The release last week of a jaw-dropping report on security at federal buildings has prompted little public comment from federal authorities, but congressional sources and other observers expect plenty of activity in the coming months to address concerns about the Federal Protective Service.
As last week’s GAO findings revealed, government investigators successfully entered 10 high-security federal buildings with bomb-making materials, and they proceeded to assemble bombs in the building’s restrooms, undetected by the building’s security guards. Lawmakers, observers and rank-and-file employees called it but one example of an agency in desperate need of a makeover, complete with more money, manpower and oversight.
By the end of July, lawmakers expect to see draft legislation that proposes a “fairly significant” modernization of FPS, according to congressional aides. The bill is likely to give Homeland Security Secretary Janet Napolitano new marching orders on how to reshape the agency. As of this writing, however, it is unclear whether the bill will propose federalizing all or some of the approximately 13,000 private security contractors employed by FPS.
Conversations in recent days with private guards and union leaders for the 1,200 FPS employees indicate that federalization may be the only way to solve the agency’s woes.
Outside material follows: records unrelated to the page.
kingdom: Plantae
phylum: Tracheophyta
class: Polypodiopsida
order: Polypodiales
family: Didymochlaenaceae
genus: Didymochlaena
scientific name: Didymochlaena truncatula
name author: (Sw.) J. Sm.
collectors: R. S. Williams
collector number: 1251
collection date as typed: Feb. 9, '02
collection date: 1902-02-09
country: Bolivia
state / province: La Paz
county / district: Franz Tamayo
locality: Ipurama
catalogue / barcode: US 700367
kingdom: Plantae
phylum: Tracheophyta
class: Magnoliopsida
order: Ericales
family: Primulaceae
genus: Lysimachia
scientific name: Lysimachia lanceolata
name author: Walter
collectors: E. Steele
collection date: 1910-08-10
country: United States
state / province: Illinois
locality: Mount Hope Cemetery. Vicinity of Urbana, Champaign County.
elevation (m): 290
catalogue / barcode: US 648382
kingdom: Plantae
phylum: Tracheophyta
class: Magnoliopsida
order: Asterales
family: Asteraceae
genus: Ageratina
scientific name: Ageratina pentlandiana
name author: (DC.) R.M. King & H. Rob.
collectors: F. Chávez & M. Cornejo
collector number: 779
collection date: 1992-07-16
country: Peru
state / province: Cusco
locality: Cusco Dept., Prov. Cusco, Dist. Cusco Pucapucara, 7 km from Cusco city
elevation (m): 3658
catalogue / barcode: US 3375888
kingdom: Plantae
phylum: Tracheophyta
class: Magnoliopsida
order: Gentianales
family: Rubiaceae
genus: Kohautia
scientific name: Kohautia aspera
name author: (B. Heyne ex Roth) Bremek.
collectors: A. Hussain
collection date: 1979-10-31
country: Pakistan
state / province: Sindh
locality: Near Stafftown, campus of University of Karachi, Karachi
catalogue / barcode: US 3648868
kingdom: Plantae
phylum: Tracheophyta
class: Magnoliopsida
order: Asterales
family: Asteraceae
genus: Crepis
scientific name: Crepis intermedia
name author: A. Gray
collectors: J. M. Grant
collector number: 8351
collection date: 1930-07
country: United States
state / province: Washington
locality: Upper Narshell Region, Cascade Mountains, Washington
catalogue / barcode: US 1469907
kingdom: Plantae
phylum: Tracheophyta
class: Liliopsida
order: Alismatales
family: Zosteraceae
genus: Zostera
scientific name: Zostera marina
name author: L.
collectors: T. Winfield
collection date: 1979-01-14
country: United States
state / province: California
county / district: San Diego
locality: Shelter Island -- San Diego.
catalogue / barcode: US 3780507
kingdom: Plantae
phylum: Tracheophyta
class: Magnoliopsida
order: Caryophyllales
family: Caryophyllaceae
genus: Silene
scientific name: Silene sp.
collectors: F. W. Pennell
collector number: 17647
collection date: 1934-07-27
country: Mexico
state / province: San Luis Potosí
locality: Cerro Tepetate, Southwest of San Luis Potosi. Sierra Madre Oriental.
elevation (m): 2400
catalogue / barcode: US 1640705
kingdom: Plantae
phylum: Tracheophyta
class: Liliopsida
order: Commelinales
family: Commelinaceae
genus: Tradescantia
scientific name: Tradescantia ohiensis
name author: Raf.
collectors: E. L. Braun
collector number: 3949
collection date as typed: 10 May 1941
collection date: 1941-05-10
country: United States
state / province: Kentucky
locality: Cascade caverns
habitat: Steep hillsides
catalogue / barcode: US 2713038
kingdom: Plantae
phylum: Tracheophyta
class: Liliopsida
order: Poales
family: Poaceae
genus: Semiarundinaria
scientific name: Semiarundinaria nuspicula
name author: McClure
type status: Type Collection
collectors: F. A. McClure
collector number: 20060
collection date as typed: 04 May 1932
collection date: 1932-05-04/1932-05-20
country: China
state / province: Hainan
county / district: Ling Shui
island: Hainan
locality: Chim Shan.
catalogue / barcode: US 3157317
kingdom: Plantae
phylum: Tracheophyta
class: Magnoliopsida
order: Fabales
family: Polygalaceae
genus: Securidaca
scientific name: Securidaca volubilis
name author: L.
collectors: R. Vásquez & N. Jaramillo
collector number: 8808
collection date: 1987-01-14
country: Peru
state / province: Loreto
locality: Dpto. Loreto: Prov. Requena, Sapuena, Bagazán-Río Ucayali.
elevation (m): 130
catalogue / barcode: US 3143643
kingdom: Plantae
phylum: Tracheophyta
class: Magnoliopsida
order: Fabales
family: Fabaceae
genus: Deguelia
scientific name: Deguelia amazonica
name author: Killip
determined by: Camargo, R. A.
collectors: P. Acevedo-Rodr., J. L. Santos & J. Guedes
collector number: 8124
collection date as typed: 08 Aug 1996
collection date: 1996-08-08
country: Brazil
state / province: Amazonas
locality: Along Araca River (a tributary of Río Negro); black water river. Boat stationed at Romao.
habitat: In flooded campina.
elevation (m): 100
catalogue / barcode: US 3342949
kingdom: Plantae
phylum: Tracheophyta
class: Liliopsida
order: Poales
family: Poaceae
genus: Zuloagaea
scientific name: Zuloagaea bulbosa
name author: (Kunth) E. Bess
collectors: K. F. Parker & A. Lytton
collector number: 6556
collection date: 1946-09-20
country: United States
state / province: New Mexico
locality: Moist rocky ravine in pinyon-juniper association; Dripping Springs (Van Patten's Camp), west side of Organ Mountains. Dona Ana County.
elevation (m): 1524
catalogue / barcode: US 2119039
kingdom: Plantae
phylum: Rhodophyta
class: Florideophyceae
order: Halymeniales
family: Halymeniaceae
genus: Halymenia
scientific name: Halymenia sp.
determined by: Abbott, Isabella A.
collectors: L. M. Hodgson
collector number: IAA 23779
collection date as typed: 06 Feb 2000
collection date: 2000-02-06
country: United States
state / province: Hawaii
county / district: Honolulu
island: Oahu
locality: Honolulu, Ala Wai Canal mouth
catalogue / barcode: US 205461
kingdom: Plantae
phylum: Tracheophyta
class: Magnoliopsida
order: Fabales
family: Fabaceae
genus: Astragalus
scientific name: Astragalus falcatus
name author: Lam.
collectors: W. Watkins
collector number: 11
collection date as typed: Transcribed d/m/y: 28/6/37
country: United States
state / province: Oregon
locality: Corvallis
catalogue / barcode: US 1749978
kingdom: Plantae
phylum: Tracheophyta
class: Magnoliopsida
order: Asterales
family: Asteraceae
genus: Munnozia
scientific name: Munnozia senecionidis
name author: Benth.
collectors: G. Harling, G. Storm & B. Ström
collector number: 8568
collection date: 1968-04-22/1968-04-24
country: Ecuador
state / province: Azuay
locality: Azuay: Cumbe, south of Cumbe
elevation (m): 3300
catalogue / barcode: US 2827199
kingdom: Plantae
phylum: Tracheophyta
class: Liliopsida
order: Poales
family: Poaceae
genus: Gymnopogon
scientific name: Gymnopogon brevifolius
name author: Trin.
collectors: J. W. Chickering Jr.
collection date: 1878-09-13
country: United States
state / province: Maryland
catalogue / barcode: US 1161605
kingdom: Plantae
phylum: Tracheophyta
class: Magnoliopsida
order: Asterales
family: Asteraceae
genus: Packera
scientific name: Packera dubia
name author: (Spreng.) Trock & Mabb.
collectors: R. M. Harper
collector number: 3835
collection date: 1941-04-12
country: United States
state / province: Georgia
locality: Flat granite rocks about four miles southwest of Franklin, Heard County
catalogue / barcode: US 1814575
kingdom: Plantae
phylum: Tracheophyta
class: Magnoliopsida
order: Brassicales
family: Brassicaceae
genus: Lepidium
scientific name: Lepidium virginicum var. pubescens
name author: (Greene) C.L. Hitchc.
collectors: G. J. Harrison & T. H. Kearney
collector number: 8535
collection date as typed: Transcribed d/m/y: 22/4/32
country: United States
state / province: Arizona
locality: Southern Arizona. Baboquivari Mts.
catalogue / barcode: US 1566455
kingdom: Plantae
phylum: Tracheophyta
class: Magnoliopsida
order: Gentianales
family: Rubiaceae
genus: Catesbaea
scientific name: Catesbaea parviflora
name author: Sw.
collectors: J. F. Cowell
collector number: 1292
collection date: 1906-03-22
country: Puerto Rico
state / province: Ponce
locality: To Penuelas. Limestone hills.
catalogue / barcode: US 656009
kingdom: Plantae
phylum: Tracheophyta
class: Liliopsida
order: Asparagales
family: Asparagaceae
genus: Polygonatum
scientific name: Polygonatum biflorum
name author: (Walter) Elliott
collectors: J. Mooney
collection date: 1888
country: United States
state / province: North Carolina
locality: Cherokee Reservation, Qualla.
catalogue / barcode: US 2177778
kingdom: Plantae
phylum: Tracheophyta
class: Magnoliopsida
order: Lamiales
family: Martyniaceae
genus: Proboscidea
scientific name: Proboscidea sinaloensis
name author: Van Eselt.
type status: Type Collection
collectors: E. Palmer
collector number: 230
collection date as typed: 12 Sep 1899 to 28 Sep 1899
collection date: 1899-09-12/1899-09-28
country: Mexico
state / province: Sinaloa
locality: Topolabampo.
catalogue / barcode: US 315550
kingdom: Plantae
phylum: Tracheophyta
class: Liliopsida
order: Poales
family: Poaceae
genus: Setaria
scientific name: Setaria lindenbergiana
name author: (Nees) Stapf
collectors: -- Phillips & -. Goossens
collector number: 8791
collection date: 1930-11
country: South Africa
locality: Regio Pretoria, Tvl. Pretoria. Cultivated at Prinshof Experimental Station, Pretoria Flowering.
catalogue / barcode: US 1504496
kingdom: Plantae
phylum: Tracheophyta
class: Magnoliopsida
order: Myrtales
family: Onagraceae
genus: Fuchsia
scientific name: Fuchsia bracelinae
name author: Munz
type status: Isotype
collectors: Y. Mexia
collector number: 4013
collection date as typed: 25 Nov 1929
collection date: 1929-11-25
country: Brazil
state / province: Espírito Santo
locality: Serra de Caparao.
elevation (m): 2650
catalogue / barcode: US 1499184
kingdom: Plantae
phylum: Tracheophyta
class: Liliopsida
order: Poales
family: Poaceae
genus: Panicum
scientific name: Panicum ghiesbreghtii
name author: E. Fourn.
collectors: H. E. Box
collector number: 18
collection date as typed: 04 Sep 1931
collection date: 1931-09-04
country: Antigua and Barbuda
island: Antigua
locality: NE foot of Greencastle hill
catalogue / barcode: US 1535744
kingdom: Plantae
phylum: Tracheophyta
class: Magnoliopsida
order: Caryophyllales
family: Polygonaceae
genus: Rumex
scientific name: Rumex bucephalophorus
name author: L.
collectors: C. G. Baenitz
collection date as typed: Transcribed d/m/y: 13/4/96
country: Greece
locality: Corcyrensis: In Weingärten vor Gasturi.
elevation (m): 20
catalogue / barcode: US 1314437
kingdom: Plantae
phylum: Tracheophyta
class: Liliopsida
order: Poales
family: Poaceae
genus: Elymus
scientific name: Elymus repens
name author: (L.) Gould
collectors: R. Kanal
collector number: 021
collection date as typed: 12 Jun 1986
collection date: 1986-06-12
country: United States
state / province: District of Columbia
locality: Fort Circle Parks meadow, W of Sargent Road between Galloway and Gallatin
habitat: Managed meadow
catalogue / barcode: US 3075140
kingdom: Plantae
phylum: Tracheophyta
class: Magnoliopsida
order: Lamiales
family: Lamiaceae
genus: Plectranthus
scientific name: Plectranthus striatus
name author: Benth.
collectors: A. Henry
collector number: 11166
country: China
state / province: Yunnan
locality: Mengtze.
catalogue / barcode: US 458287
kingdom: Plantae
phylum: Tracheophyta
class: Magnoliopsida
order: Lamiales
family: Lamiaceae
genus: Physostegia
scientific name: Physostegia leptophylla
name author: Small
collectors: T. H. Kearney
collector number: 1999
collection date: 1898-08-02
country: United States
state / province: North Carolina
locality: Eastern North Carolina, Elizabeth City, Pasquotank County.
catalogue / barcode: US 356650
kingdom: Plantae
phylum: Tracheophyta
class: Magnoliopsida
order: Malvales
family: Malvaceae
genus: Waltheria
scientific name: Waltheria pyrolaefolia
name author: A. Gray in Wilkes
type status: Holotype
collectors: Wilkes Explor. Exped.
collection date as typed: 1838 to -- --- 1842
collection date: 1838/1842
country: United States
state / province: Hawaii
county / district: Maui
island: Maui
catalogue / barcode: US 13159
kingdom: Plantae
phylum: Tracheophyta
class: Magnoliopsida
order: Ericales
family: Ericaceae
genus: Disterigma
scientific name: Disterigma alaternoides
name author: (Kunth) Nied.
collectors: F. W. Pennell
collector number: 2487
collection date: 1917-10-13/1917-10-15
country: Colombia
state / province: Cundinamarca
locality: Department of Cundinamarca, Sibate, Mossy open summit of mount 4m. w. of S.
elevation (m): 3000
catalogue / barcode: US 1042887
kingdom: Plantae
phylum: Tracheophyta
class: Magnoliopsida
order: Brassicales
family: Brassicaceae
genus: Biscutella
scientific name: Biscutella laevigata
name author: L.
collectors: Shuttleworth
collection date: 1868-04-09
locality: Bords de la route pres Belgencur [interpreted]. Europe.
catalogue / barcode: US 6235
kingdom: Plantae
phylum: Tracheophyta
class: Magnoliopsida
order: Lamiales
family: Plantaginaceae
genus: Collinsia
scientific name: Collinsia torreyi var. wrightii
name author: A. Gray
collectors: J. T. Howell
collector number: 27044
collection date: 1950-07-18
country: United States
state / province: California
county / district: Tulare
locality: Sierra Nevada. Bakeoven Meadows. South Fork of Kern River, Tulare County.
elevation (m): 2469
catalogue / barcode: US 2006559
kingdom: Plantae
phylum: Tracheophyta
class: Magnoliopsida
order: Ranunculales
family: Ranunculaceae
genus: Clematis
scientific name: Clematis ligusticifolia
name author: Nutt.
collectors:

They suggest that government-issued training standards, security procedures and pay scales would boost guard morale and remove the stigma of any agency relegated to second-class status.
FPS guards already feel ignored or misunderstood under their current arrangement as part of Immigration and Customs Enforcement, according to David Wright, president of AFGE Local 918, the union that represents FPS employees. He said the government should never have placed FPS under ICE when the Bush administration created the Homeland Security department earlier this decade.